Intérieur et exté­rieur consti­tuent l’un des grands prismes japo­nais. Ce qui est inté­rieur est ce qui est clos, peu impor­tant qu’un toit le recouvre. Et l’espace inté­rieur est une recherche d’équilibre où chaque élément doit trouver sa place exquise, fonc­tion­nel­le­ment et esthétiquement.

L’espace exté­rieur en revanche est tressé de câbles, jonché de pots de fleurs dis­pa­rates et de bou­teilles d’eau en plas­tique, encom­bré d’enseignes et d’immeubles qu’aucun plan d’urbanisme ne semble chorégraphier.
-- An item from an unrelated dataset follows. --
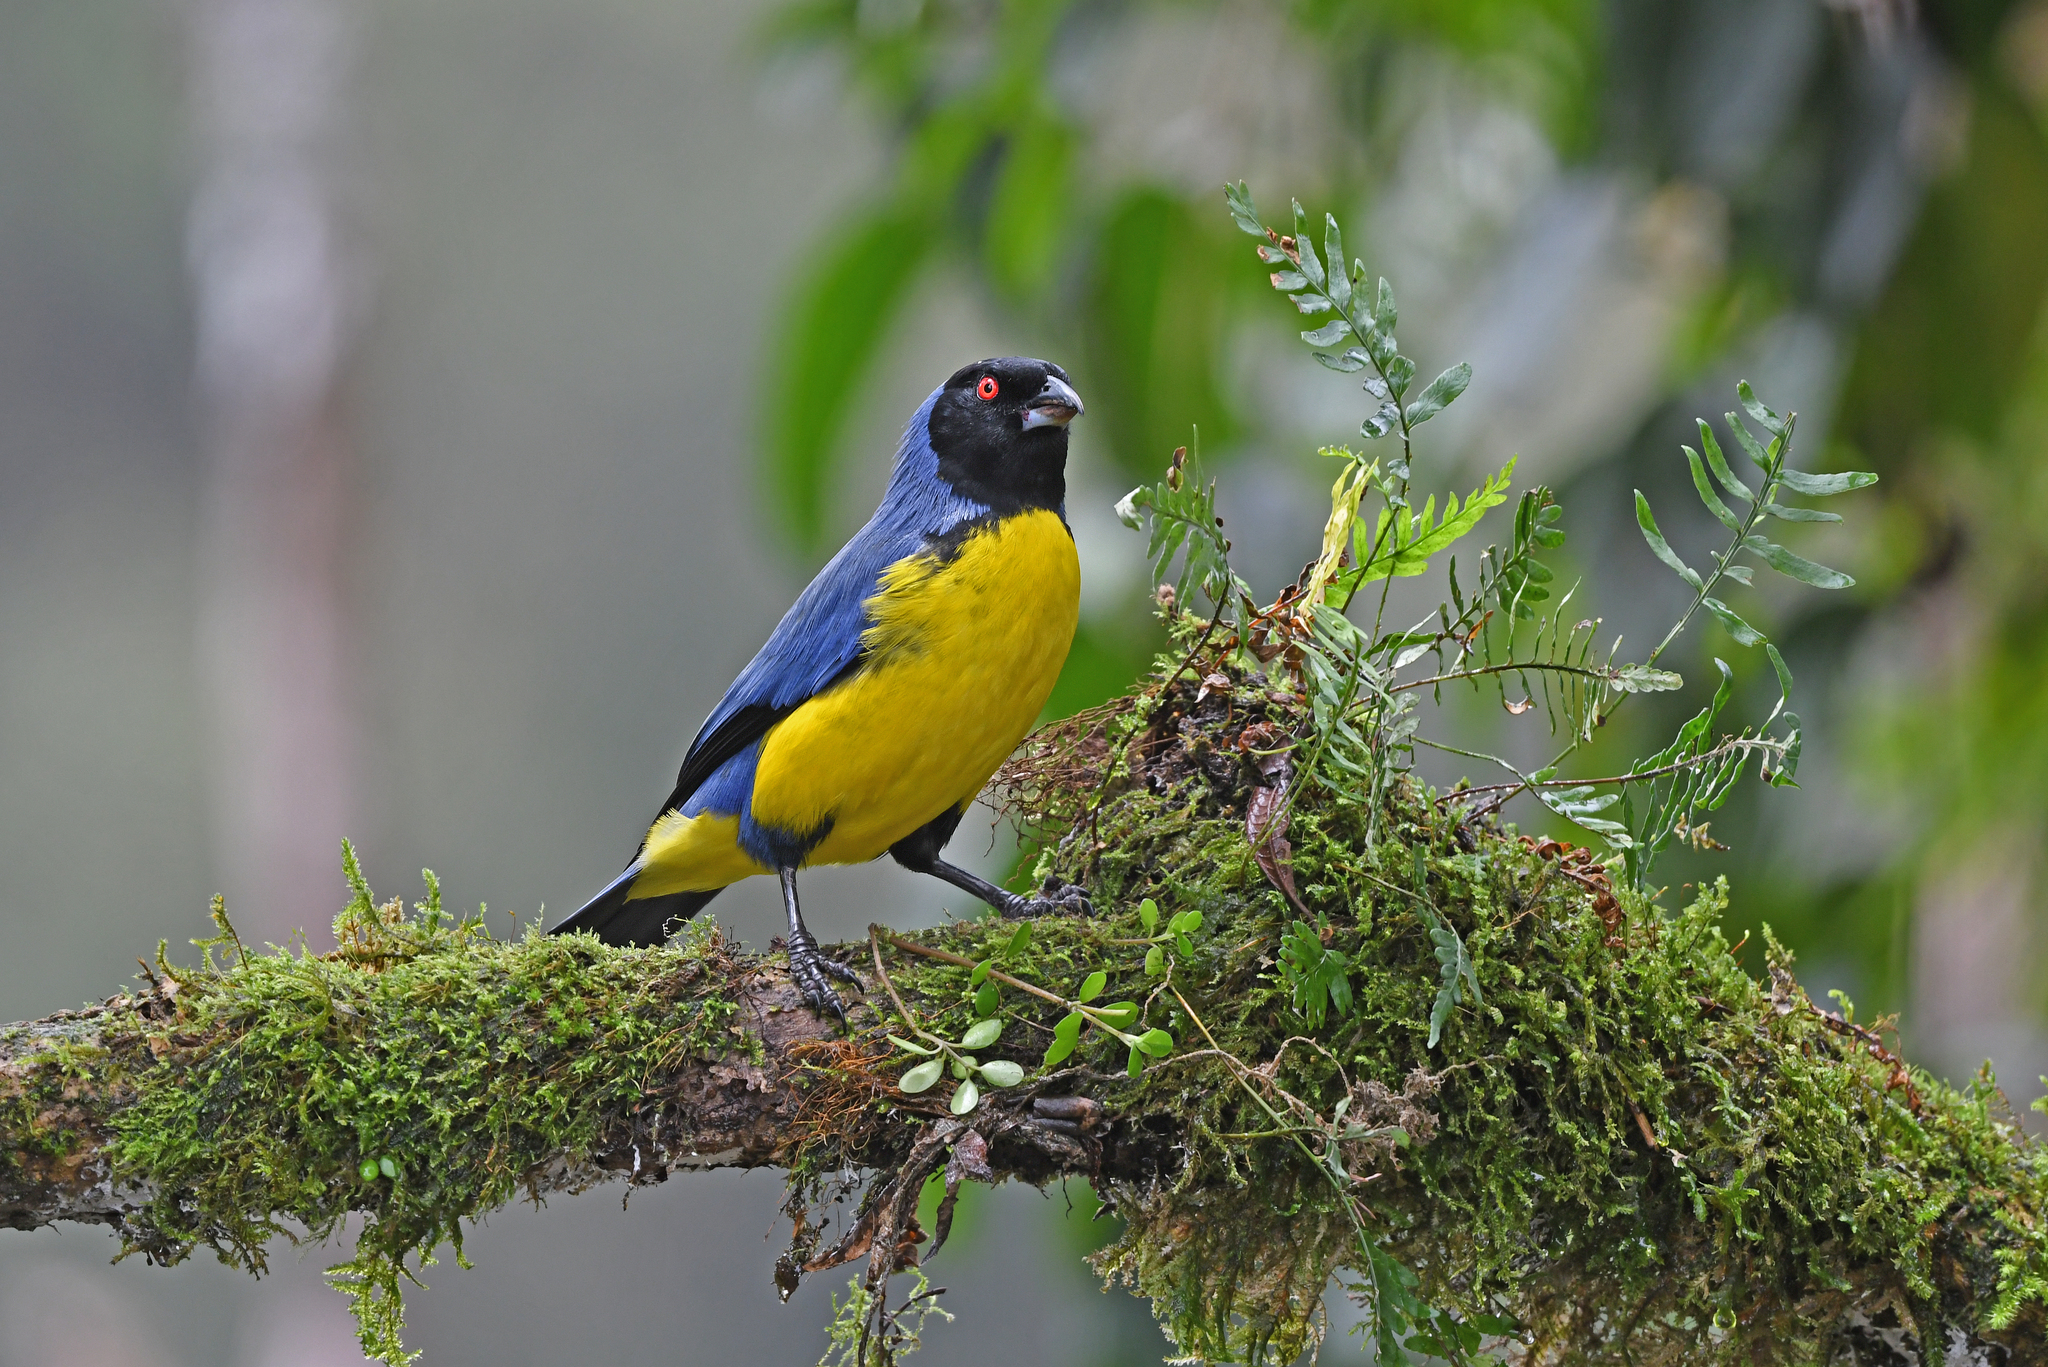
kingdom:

Entrer dans une chambre ou un jardin, c’est entrer en soi. Sortir dans la rue, c’est convo­quer l’attention et l’éveil au monde.

Tokyo #4

Japan

Les jeunes Tokyoïtes kawaaï et gothiques ont grandi.

Dans leurs garde-robes, elles ont rem­placé les réfé­rences manga par un dress code de salary women ou de pretty woman. Elles montrent tou­jours leurs jambes et conti­nuent d’ouvrir grands leurs yeux noirs mais elles ne sont plus à rire en se racon­tant des bêtises dans le métro ; elles sont main­te­nant office ladies chez Toyota où le rôle consiste à servir le café, trier les archives et doper le taux de tes­to­sté­rone des déci­deurs vieillis­sants et de leurs hordes de jeunes loups.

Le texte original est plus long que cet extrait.